At his press conference, Netanyahu vowed to keep hitting Hezbollah in Lebanon, after the group opened fire on March 2 to avenge Israel's killing of Iranian Supreme Leader Ali Khamenei, Mojtaba Khamenei's father, at the start of the war.
Drones have been reported flying into Kuwait, Iraq, the United Arab Emirates, Bahrain and Oman, undermining U.S. and Israeli claims to have knocked out much of Iran's stock of long-range weapons. Two tankers were set ablaze in the port of Basra in Iraq, after being hit by suspected Iranian explosive-laden boats.
Hours earlier on Thursday, three other ships were struck in the Gulf. Iran's Revolutionary Guards claimed responsibility for at least one attack - on a Thai bulk carrier that was set ablaze. Another container vessel reported being struck by an unknown projectile near the UAE.
IRAN SECURITY FORCES 'EVERYWHERE'
Inside Iran, residents said security forces were increasing their presence to demonstrate continued control.
"Security forces are everywhere, more than before. People are afraid to come out, but supermarkets are open," teacher Majan, 35, said by phone from Tehran.
Israel and the United States have called on Iranians to rise up and topple their clerical rulers.
Many Iranians want change and some openly celebrated the elder supreme leader's death on February 28, the war's first day, after his forces had killed thousands of anti‑government protesters in January. But there has been no sign of organised dissent while the country is under attack.

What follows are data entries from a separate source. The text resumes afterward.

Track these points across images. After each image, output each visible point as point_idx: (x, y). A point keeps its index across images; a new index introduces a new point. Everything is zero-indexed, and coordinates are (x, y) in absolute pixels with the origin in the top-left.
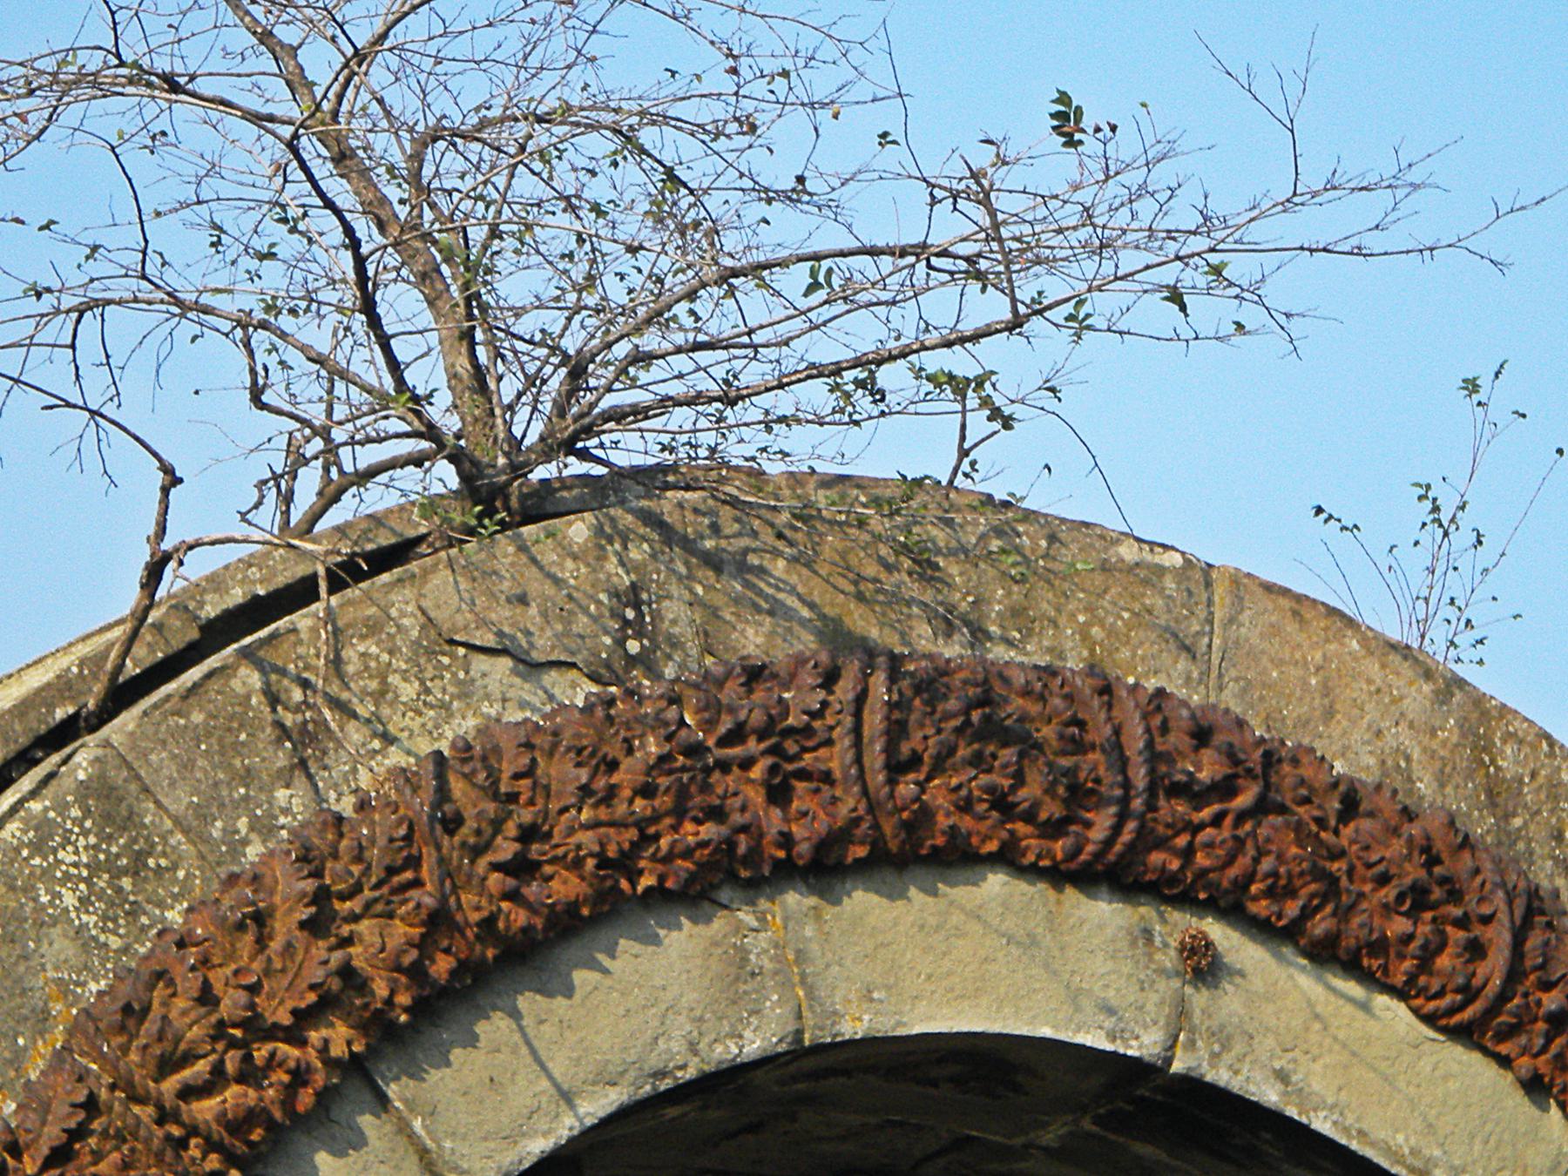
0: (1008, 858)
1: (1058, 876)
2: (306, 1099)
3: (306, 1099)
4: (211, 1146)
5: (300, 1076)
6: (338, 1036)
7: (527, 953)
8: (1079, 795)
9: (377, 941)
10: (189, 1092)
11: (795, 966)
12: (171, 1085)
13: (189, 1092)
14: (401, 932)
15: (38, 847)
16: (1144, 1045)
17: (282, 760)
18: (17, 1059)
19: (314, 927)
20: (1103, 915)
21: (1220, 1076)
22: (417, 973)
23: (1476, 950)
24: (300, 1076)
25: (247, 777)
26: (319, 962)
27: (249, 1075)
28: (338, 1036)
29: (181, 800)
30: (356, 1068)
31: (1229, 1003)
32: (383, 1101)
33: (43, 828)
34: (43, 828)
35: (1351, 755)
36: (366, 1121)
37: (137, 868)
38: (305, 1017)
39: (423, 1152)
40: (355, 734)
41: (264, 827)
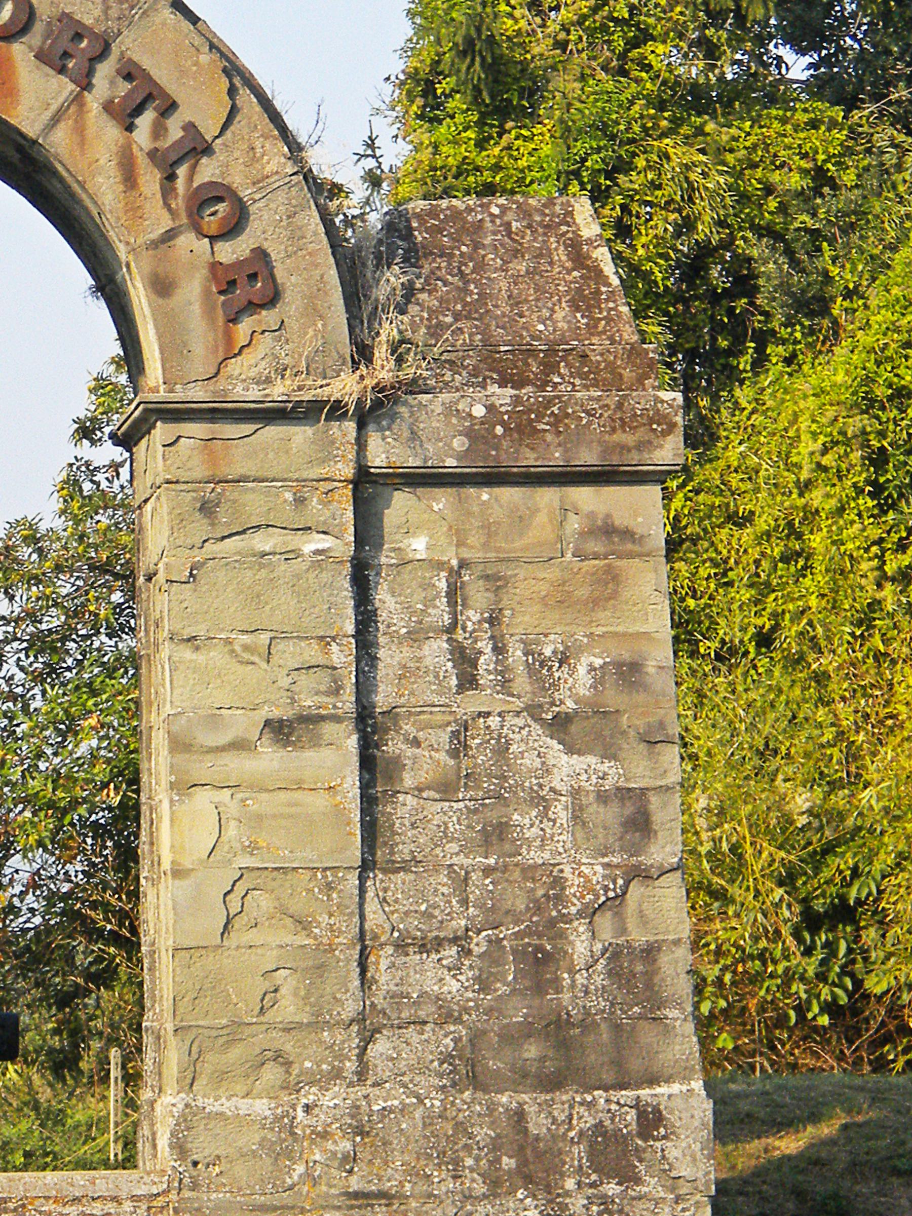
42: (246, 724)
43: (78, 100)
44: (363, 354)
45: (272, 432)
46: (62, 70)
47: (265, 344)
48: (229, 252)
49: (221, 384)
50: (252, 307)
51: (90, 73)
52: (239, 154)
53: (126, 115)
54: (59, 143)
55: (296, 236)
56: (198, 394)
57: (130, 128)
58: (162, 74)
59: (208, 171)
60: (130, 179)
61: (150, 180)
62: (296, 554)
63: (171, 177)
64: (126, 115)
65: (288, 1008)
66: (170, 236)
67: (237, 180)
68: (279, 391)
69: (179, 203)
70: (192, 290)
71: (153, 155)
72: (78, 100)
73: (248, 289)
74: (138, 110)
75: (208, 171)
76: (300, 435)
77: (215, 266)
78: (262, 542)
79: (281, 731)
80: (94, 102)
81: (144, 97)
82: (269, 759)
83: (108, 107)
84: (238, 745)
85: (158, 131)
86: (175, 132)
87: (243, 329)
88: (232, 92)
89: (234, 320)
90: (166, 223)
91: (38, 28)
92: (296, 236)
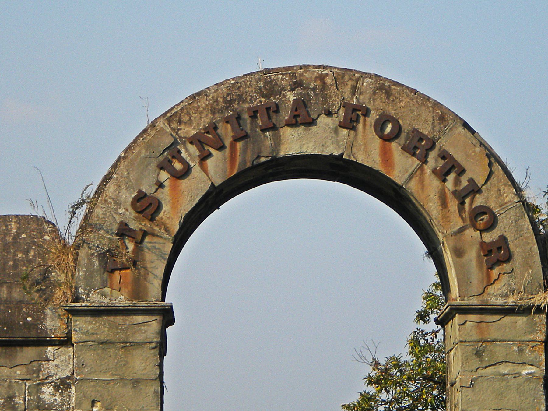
43: (421, 168)
45: (508, 319)
46: (414, 155)
47: (505, 279)
48: (488, 237)
49: (485, 297)
50: (499, 262)
51: (426, 156)
52: (493, 193)
53: (442, 175)
54: (413, 187)
55: (519, 230)
56: (474, 302)
57: (444, 181)
58: (459, 157)
59: (479, 200)
60: (444, 204)
61: (453, 205)
62: (517, 375)
63: (462, 203)
64: (442, 175)
66: (462, 230)
67: (492, 204)
68: (511, 301)
69: (466, 215)
70: (472, 254)
71: (454, 193)
72: (421, 168)
73: (497, 254)
74: (448, 173)
75: (479, 200)
76: (521, 320)
77: (482, 244)
78: (504, 369)
80: (428, 169)
81: (450, 167)
83: (434, 171)
85: (457, 182)
86: (464, 183)
87: (495, 272)
88: (490, 165)
89: (491, 268)
90: (460, 224)
91: (403, 135)
92: (519, 230)
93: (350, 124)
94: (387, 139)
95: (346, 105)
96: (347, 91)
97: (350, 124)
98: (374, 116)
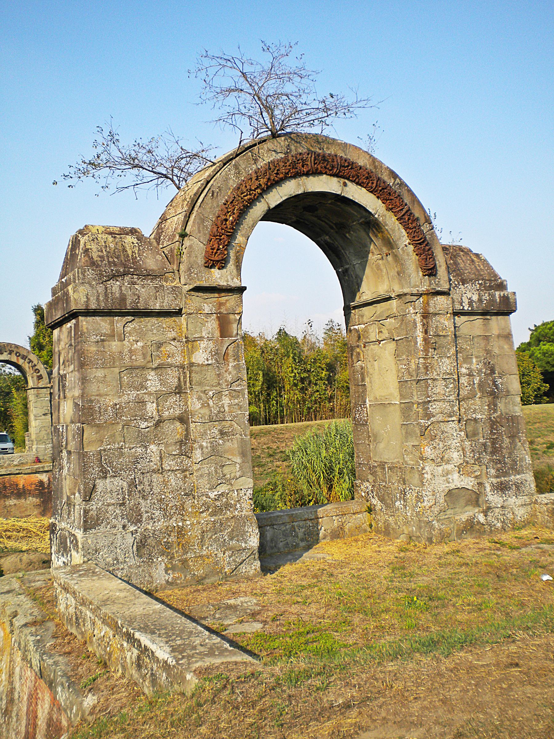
0: (326, 173)
1: (331, 175)
2: (256, 197)
3: (256, 197)
4: (246, 202)
5: (255, 195)
6: (259, 191)
7: (278, 183)
8: (333, 167)
9: (263, 181)
10: (244, 196)
11: (304, 184)
12: (242, 195)
13: (244, 196)
14: (265, 180)
15: (229, 171)
16: (339, 193)
17: (253, 162)
18: (227, 193)
19: (257, 179)
20: (335, 179)
21: (346, 196)
22: (267, 184)
23: (373, 183)
24: (255, 195)
25: (250, 164)
26: (257, 183)
27: (250, 195)
28: (259, 191)
29: (243, 166)
30: (261, 194)
31: (347, 189)
32: (263, 197)
33: (230, 169)
34: (230, 169)
35: (361, 163)
36: (262, 199)
37: (239, 174)
38: (256, 189)
39: (267, 203)
40: (260, 160)
41: (252, 169)
42: (41, 414)
44: (50, 383)
48: (38, 374)
53: (29, 363)
54: (23, 365)
56: (36, 387)
58: (32, 359)
59: (36, 367)
60: (29, 368)
61: (31, 368)
64: (29, 363)
65: (45, 438)
68: (43, 386)
70: (35, 378)
73: (40, 377)
75: (36, 367)
79: (44, 415)
81: (30, 361)
82: (43, 417)
84: (41, 416)
86: (33, 364)
93: (10, 354)
94: (18, 356)
95: (9, 350)
96: (9, 347)
97: (10, 354)
98: (15, 352)
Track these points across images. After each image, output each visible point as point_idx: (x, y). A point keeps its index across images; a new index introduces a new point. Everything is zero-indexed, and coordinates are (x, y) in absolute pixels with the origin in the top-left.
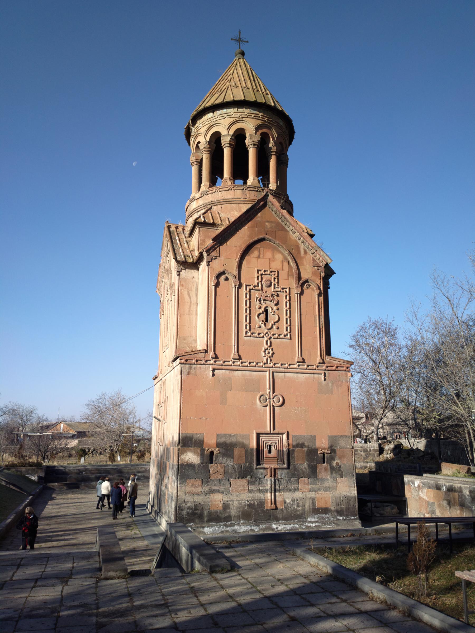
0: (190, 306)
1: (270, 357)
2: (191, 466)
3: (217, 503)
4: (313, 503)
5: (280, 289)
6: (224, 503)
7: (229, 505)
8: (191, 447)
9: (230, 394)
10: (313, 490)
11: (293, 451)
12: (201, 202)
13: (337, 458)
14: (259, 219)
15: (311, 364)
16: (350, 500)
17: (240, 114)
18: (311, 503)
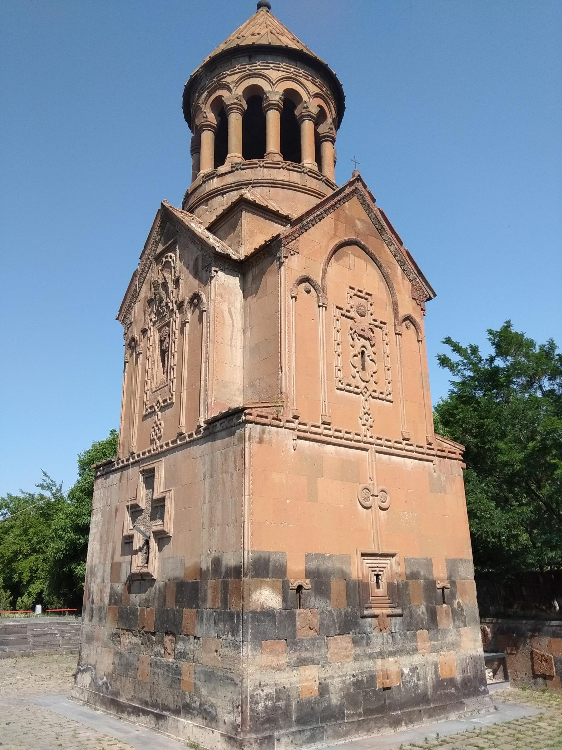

Iran's message is that its strategy now is to impose prolonged economic shock to force Trump to back off. A spokesperson for Iran's military command said on Wednesday the world should prepare for oil prices of $200 a barrel.
U.S. Energy Secretary Chris Wright said on Thursday he did not expect that to happen, but did not totally rule it out. "I would say unlikely, but we are focused on the military operation and solving a problem," Wright told CNN.